My last full-time teaching job was in 2005. For several years I have been marking maths papers at Parramatta Marist High School, which I really enjoy.

 I pretty much stumbled into the archives at Joeys. In 2016, I got a call from Chris Deegan (1977) who was coaching cricket here. He’d been captain in 1977 when Joeys were GPS premiers and he wanted to revive the Old Boys game against the First XI, which had been allowed to die in the mid-’90s. Because they would be playing for the Tony Lantry Trophy, he asked me to find old photographs of the teams Tony coached to display at The Park pavilion. That’s where my association with the archives began.

In 2017 Joeys invited me to present cricket caps to the First XI – a real honour. 
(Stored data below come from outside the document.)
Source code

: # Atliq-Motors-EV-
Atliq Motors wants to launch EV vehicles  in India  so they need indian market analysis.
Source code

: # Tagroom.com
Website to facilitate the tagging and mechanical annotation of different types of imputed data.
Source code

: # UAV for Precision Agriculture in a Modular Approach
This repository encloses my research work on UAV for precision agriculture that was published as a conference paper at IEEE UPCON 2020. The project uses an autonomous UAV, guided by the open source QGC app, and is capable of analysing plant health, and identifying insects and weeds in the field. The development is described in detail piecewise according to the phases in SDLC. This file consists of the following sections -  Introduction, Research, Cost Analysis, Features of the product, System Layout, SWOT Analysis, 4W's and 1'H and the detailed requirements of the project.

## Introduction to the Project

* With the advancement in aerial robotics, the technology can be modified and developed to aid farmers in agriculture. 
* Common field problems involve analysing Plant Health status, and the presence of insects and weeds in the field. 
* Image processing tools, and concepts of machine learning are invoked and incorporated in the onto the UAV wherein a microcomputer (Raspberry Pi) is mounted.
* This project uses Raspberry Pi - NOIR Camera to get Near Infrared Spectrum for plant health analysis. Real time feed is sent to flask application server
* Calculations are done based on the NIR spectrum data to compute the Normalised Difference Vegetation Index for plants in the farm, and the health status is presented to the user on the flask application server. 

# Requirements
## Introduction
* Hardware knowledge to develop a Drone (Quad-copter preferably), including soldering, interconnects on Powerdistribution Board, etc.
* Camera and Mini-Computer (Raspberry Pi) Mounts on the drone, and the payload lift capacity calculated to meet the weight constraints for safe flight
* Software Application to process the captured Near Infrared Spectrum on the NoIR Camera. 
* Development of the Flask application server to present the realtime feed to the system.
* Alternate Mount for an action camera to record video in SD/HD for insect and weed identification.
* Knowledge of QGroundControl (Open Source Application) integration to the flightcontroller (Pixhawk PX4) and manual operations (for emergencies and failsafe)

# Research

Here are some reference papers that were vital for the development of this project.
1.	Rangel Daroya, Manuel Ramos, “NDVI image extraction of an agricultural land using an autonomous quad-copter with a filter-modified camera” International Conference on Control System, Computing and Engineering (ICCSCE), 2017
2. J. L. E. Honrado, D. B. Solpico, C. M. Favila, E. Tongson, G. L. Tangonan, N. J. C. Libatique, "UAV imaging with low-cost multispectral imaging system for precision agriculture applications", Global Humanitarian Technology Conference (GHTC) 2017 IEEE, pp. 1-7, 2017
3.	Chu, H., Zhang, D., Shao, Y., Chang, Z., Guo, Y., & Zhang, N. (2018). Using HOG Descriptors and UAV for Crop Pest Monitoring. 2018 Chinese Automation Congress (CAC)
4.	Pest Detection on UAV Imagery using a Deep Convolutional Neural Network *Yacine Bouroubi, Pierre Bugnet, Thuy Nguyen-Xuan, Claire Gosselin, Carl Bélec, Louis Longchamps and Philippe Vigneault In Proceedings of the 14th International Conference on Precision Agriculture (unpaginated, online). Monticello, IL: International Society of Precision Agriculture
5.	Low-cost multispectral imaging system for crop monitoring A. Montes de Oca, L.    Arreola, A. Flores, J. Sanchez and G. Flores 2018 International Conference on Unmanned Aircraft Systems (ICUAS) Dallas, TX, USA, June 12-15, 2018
Earlier this year, I was at Trevor Boyd’s funeral at the Lake Macquarie Crematorium. There were lots of Old Boys present and it was good to see Michael Hill (1961) who also played for NSW. We are all getting old!

I still enjoy coming back to Joeys. I’m fascinated by the number of boys who will say “Hello, Sir” – even though they don’t know me from a bar of soap. It’s always been the way. I love the lack of pretence. It’s always one in, all in together. I have worried that with day boys coming to the College it would become just another wealthy independent school but that isn’t the case.  

What really stands out for me are the achievements of the College and how inspiring they are. You always knew that the rugby and academic achievements at the College were great, and it gave you momentum to want to do well, too.